ACTIVITY >> For each line below that contains the string "cell", copy that line.

Bounding box coordinate data >>
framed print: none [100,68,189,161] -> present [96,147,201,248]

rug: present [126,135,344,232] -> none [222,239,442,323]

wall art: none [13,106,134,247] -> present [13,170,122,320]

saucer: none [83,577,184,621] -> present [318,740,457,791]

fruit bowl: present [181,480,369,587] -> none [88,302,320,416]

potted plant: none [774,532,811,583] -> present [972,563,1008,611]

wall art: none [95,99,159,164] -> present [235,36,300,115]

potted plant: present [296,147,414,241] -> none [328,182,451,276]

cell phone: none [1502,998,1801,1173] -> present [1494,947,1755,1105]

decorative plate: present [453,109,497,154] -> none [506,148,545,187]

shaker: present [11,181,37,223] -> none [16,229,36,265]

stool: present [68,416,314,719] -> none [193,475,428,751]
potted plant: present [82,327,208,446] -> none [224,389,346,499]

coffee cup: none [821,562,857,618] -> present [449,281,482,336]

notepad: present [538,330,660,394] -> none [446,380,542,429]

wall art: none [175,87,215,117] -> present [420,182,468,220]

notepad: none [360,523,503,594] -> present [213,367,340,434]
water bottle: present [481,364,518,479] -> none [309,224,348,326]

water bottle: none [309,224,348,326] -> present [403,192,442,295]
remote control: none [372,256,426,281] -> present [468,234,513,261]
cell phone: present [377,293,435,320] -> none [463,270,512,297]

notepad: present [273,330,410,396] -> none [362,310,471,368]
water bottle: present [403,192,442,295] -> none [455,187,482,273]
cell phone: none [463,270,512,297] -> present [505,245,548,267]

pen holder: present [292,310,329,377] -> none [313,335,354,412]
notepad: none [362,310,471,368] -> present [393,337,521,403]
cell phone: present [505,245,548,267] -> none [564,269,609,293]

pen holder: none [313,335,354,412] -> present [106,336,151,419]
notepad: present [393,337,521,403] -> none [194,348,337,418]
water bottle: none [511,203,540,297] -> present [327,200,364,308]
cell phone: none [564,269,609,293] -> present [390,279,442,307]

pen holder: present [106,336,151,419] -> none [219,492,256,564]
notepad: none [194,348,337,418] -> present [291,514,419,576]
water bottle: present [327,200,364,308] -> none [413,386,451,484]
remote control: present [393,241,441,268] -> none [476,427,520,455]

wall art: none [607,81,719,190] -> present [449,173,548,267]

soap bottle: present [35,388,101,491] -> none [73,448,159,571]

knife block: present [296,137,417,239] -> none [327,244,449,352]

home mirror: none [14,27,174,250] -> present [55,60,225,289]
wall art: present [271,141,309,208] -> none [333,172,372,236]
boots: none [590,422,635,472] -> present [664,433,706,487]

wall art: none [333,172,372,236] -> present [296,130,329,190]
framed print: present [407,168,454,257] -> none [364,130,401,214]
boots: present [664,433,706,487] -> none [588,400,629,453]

ANSWER SPACE >>
cell phone: none [1502,998,1801,1173] -> present [1494,947,1755,1105]
cell phone: present [377,293,435,320] -> none [463,270,512,297]
cell phone: none [463,270,512,297] -> present [505,245,548,267]
cell phone: present [505,245,548,267] -> none [564,269,609,293]
cell phone: none [564,269,609,293] -> present [390,279,442,307]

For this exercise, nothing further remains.